=== WORK REQUIRED ===
Reproduce, without alteration, the lines of the listing below that run from the line containing "scientific name: Ilex vomitoria" up to and including the line containing "scientific name: Mitchella repens".

=== THE DATA ===
"""

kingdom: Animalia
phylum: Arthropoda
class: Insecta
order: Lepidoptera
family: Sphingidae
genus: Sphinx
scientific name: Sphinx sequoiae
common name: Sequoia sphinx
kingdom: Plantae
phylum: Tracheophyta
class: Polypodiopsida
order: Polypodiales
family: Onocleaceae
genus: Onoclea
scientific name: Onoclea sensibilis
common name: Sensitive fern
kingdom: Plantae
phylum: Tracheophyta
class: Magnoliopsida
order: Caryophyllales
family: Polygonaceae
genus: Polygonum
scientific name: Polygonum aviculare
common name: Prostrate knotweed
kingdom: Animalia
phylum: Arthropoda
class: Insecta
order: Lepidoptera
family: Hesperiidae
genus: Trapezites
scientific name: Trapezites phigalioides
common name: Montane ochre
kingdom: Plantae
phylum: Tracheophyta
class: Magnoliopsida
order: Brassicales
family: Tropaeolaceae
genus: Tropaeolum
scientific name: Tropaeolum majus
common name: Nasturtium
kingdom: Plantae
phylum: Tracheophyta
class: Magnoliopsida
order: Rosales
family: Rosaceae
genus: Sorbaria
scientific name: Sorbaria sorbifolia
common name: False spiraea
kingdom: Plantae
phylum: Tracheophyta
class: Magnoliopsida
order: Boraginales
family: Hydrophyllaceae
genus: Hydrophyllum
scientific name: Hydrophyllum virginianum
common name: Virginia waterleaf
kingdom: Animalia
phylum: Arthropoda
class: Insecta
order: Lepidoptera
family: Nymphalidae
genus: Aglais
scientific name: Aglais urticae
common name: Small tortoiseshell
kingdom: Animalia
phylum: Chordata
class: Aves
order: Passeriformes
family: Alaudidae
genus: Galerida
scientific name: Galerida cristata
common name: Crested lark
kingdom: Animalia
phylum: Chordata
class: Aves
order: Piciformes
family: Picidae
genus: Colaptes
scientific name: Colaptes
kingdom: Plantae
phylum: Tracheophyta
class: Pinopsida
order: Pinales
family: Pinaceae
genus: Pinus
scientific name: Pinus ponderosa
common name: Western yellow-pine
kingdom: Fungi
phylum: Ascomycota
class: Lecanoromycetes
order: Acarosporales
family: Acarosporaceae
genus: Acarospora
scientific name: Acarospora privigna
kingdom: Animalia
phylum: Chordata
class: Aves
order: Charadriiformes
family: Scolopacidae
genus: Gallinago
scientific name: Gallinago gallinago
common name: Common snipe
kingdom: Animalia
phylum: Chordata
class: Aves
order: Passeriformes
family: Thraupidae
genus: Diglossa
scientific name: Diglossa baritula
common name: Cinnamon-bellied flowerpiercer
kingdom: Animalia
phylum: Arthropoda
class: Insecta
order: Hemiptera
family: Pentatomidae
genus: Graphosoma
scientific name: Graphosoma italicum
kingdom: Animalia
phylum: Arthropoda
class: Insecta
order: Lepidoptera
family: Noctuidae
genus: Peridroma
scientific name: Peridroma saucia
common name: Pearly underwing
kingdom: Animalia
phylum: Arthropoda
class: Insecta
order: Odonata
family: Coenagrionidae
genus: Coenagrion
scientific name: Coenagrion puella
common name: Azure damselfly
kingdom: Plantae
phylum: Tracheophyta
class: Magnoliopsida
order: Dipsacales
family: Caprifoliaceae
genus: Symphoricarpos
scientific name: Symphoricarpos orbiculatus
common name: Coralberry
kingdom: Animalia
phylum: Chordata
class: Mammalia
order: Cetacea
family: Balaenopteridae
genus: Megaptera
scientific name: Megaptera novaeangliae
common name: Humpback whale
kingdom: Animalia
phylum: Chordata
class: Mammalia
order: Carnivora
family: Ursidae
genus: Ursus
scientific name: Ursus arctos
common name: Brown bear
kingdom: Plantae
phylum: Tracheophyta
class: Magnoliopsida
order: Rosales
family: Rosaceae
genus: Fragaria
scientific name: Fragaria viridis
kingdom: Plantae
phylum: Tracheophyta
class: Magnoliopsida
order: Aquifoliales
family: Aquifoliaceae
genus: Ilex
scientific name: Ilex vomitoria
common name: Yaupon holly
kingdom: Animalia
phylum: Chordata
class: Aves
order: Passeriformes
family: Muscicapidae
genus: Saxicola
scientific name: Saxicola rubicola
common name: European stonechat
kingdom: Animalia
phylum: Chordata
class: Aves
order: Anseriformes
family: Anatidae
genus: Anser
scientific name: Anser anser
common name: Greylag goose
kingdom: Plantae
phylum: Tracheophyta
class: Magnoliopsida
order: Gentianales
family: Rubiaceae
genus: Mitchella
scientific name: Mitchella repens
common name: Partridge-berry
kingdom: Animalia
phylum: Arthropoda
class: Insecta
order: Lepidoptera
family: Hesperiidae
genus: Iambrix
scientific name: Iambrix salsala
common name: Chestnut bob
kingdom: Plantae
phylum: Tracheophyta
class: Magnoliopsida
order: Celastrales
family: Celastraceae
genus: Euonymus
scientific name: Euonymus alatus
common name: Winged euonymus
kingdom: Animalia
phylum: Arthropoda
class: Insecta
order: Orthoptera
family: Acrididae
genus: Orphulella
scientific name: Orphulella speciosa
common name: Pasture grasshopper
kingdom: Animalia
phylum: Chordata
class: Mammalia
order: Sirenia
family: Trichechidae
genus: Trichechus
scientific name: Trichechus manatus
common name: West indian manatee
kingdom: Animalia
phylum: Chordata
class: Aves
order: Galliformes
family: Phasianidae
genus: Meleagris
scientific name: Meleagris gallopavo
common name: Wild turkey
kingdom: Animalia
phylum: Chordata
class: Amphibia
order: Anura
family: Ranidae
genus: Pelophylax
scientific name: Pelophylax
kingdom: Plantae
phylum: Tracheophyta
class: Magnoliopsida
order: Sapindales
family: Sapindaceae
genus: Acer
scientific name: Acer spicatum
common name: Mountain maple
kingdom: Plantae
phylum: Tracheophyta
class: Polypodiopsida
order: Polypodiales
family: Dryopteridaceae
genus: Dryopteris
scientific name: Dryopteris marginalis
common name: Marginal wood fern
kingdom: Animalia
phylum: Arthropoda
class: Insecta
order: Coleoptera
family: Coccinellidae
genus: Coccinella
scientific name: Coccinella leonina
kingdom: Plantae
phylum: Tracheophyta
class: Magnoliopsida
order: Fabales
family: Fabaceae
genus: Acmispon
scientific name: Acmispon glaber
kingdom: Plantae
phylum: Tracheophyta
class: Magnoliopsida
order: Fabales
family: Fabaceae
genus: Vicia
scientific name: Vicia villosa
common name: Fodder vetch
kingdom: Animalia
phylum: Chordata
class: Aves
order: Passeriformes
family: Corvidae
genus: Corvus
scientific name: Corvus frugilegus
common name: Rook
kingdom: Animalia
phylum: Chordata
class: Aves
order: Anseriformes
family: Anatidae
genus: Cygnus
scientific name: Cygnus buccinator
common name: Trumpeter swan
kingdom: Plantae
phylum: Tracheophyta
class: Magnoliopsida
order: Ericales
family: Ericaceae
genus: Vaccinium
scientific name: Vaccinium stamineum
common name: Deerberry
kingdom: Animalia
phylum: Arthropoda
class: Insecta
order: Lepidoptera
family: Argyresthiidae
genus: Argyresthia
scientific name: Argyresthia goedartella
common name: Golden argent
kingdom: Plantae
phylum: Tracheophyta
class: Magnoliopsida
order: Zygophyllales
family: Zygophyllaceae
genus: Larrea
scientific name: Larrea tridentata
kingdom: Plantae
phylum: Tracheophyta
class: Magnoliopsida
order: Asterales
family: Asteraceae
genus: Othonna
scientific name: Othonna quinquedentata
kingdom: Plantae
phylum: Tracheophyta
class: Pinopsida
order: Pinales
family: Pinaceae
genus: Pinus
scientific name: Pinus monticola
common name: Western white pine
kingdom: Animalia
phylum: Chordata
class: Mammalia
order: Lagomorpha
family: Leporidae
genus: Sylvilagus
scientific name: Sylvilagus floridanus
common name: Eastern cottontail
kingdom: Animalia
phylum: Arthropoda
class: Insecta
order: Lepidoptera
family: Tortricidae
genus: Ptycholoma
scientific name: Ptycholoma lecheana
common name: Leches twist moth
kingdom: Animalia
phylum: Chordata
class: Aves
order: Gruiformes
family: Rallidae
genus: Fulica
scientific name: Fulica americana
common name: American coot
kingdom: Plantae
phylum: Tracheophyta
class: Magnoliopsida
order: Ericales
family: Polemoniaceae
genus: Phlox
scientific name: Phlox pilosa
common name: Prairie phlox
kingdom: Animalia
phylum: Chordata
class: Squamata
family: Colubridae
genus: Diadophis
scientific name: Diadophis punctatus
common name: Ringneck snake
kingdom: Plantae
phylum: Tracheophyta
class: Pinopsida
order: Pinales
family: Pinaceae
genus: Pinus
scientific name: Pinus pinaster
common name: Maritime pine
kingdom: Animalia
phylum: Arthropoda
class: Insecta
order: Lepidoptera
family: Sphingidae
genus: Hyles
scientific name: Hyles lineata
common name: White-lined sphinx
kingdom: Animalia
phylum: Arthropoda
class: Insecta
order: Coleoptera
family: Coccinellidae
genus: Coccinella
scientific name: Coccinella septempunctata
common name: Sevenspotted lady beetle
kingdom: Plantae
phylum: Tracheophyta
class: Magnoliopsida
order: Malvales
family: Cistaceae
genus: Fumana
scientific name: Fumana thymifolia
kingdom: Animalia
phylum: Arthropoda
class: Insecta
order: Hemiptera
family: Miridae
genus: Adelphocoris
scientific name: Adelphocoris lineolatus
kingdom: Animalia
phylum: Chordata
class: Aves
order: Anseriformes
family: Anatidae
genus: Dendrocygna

"""

=== FINISHED TASK ===
scientific name: Ilex vomitoria
common name: Yaupon holly
kingdom: Animalia
phylum: Chordata
class: Aves
order: Passeriformes
family: Muscicapidae
genus: Saxicola
scientific name: Saxicola rubicola
common name: European stonechat
kingdom: Animalia
phylum: Chordata
class: Aves
order: Anseriformes
family: Anatidae
genus: Anser
scientific name: Anser anser
common name: Greylag goose
kingdom: Plantae
phylum: Tracheophyta
class: Magnoliopsida
order: Gentianales
family: Rubiaceae
genus: Mitchella
scientific name: Mitchella repens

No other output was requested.